The British art veteran will also become the gallery's second deputy director, joining Alicia Vandermeer, deputy director and chief advancement officer.

Cox replaces former chief curator Stephanie Smith, who left the gallery in October 2016.

He has 25 years of museum experience and is currently the chief curator and founding curator of photography for the Fine Arts Museums of San Francisco.

He'll start his tenure at the AGO in January 2018.

Cox's appointment comes after last month's departure of Andrew Hunter, who had served as the AGO's Canadian art curator since May 2013.

In a Toronto Star column last week, Hunter said he left his job because he was worried "about an institution wavering in its commitment to make space for new voices."

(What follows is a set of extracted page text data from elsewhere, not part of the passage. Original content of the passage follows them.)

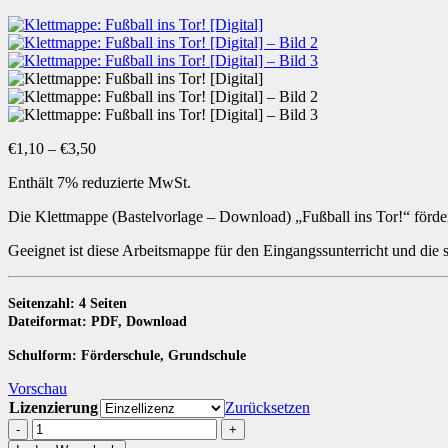
Preisspanne:
€
1,10
–
€
3,50
€1,10
Enthält 7% reduzierte MwSt.
bis
€3,50
Die Klettmappe (Bastelvorlage – Download) „Fußball ins Tor!“ förd
Geeignet ist diese Arbeitsmappe für den Eingangssunterricht und d
Seitenzahl: 4 Seiten
Dateiformat: PDF, Download
Schulform: Förderschule, Grundschule
Vorschau
Lizenzierung
Zurücksetzen
Klettmappe:
Fußball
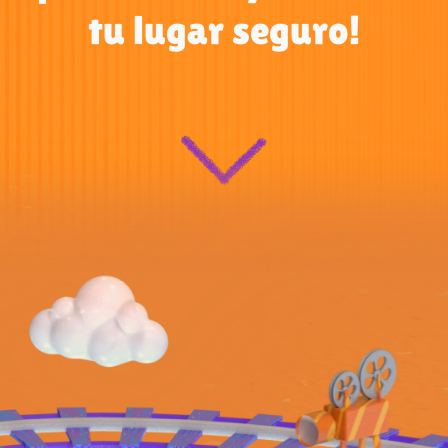
tu lugar seguro!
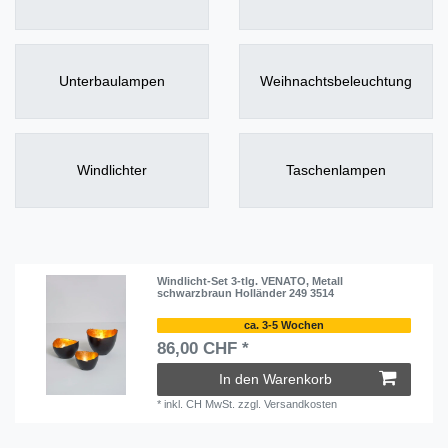
Unterbaulampen
Weihnachtsbeleuchtung
Windlichter
Taschenlampen
Windlicht-Set 3-tlg. VENATO, Metall
schwarzbraun Holländer 249 3514
ca. 3-5 Wochen
86,00 CHF *
In den Warenkorb
*
inkl. CH MwSt.
zzgl.
Versandkosten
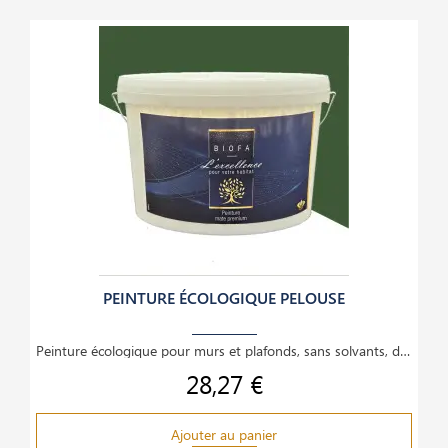
PEINTURE ÉCOLOGIQUE PELOUSE
Peinture écologique pour murs et plafonds, sans solvants, dilution à l’eau, couvrante,
28,27 €
Prix
Ajouter au panier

Hunter expressed disappointment that art institutions aren't progressing quickly enough in their attempts to be more inclusive, especially when it comes to Canada's Indigenous community.

In the piece, he said the AGO is "an institution that remains (like so many others in this country) burdened by, and seemingly committed to, a deeply problematic and divisive history defined by exclusion and erasure."

In an interview with The Canadian Press last week, AGO director Stephan Jost said he agreed with Hunter that the art world needs to try harder to be accessible to people of colour, who have historically been left out of many of these kinds of institutions.

In announcing Cox's appointment on Thursday, Jost called it "a pivotal moment in the AGO's history."

"We face exciting opportunities as our audiences expand and we continue our evolution into a 21st-century museum," Jost said in a statement.

"(Cox's) strong leadership and curatorial sensibilities will help us ignite and sustain passionate and timely conversations through art, both locally and globally."

The AGO said part of Cox's goal will be to position "Toronto and Ontario's rich artistic landscape in the widest context possible to ensure the gallery is inclusive and welcoming, and better reflects the diversity of the communities it serves."